Our first day was going to visit Old San Juan. We toured the city using a walking tour we found on line. It is definitely something to do if you are able. The history of the town and all the various countries that controlled it is interesting. The architecture, sculptures and art are phenomenal. There is a huge wall that protected the entire city which for the most part is entirely intact. We visited the home of Ponce De Leon sitting in the gardens essentially by ourselves. There are two remarkable forts to visit El Morro and San Cristobal. They are massive structures that you can walk through with incredible views overlooking the harbors and grounds. It’s hard to describe the enormity of it compared to those such as Fort Sumpter we have visited in the US. It was a long day and a lot of walking. Found a neat small bar off the beaten path where we had some empenadas and very good Mojitos. We then walked back to where we parked the car and noted massive amounts of people “invading” the areas we just seen as they poured off of four cruise ships that arrived that afternoon. Good timing.



Second day of exploring was getting up early to beat the crowds and visit the El Yunque National Rain Forest. It was a bit rainy (I guess rain forests get rain) and we drove into the park. We stopped and saw some waterfalls and drove to the end of the park and hiked the Mount Britton Tower Trail. We went to the top of an observation tower at the top of the mountain and when the fog and clouds cleared for a few seconds every couple of minutes you saw vast amounts of palm trees lining all the mountains surrounding us. Half of the park was still closed from the effects of Hurricane Maria which was kind of sad. On our way back as predicted the hoards of people were arriving as we were driving out of the park. The rest of the day was spent hitting the Home Depot, West Marine, Walmart, and large grocery store to reprovision as this will be our last real big stop to reprovision in this fashion. Nothing like this will be present in rest of Puerto Rico, DR, Turks or Bahamas.

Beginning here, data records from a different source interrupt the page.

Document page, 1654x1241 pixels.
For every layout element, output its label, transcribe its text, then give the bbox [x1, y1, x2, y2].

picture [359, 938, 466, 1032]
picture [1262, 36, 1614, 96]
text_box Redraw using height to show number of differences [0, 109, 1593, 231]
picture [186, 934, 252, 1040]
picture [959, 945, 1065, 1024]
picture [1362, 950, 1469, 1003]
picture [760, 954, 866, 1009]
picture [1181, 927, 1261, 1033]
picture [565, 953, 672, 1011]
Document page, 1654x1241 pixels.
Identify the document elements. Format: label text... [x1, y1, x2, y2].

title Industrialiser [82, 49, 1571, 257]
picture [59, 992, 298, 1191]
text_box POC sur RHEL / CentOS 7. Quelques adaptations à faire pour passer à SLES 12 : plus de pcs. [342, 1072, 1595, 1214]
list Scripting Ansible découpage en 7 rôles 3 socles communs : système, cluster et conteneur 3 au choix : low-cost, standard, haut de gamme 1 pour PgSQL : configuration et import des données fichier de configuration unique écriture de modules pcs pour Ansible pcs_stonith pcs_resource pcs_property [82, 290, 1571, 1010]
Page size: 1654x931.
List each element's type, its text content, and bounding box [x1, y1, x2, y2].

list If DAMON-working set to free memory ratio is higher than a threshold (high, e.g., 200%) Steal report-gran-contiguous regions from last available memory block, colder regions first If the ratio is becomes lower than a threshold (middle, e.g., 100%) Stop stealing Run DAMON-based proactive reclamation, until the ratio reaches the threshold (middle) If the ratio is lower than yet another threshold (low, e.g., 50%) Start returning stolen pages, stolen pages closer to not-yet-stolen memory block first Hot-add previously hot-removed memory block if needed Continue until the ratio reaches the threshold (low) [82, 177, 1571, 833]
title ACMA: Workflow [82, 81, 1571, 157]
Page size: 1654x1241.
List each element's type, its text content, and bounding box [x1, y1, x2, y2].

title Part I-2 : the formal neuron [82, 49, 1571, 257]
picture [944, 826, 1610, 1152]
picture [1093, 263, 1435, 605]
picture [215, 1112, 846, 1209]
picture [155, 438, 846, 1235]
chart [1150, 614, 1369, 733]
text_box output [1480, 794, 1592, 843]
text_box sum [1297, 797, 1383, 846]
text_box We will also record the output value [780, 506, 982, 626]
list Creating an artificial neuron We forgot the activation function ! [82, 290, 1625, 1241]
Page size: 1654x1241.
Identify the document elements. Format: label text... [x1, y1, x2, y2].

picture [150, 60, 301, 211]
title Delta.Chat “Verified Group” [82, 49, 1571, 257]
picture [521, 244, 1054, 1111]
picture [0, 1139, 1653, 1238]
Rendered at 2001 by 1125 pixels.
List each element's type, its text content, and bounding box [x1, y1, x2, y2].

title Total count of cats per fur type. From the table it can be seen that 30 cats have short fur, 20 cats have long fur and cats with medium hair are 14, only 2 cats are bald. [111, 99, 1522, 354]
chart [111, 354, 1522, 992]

Our last day of having the car we drove along the southeast coast of Puerto Rico visiting Puerto Patillas and Salinas. There were several quaint roadside stands along the bluffs but other than that there wasn’t much to offer. Our plan at that time was to slowly make our way along the south coast of Puerto Rico hitting these two places up as night anchorages along with others further west. Beautiful views but the anchorages we saw were not impressive or what we were hoping for.

We filled our tanks with diesel and clean water and left Palmas Del Mar Marina on the 21st with the intention of sailing to Puerto Patillas for the next night.